DATA SECTION —

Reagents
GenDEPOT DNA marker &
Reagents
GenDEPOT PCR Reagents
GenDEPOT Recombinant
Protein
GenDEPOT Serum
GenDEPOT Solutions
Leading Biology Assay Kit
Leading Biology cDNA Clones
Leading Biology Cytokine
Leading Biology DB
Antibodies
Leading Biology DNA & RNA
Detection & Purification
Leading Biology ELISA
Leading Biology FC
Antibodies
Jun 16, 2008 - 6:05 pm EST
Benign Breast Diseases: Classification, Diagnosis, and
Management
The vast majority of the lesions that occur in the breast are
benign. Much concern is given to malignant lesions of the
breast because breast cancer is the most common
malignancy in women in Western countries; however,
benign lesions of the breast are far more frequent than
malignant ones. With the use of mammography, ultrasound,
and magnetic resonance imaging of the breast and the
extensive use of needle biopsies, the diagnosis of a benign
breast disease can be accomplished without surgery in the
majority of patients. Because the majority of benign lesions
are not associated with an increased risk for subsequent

...

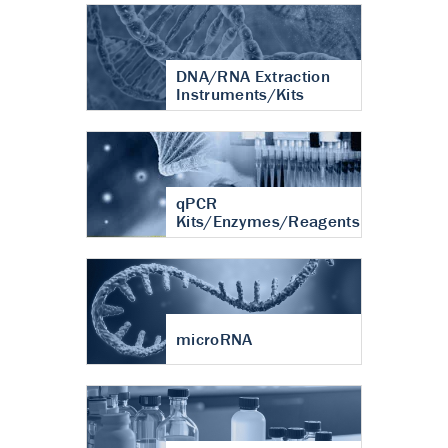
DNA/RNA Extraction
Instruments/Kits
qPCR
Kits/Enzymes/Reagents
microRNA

* * *

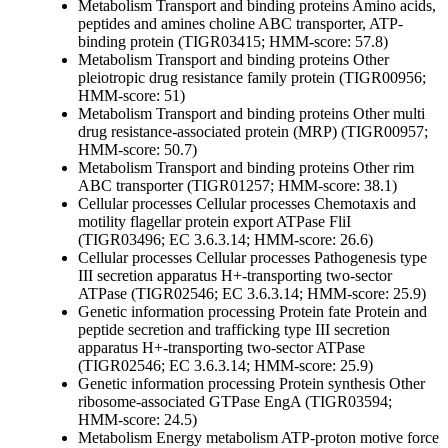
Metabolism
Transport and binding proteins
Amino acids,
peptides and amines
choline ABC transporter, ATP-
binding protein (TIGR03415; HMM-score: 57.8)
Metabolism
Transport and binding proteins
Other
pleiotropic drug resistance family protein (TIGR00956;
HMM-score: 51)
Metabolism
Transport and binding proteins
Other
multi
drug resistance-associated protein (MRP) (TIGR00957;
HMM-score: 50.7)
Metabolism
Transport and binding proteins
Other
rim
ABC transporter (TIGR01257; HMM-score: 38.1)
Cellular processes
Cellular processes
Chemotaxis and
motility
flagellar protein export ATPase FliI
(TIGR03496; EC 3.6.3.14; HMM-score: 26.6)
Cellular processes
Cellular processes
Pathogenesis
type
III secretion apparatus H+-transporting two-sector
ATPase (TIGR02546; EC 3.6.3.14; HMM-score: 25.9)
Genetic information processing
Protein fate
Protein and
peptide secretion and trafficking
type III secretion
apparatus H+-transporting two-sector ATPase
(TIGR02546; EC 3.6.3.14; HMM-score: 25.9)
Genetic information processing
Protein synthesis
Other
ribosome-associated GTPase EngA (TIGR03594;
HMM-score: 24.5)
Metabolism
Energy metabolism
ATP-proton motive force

TASK ITEM —
Proceeding from the line containing "Leading Biology cDNA Clones" through the line containing "are not associated", transcribe the lines above exactly, both end lines included.

YOUR RESPONSE —
Leading Biology cDNA Clones
Leading Biology Cytokine
Leading Biology DB
Antibodies
Leading Biology DNA & RNA
Detection & Purification
Leading Biology ELISA
Leading Biology FC
Antibodies
Jun 16, 2008 - 6:05 pm EST
Benign Breast Diseases: Classification, Diagnosis, and
Management
The vast majority of the lesions that occur in the breast are
benign. Much concern is given to malignant lesions of the
breast because breast cancer is the most common
malignancy in women in Western countries; however,
benign lesions of the breast are far more frequent than
malignant ones. With the use of mammography, ultrasound,
and magnetic resonance imaging of the breast and the
extensive use of needle biopsies, the diagnosis of a benign
breast disease can be accomplished without surgery in the
majority of patients. Because the majority of benign lesions
are not associated with an increased risk for subsequent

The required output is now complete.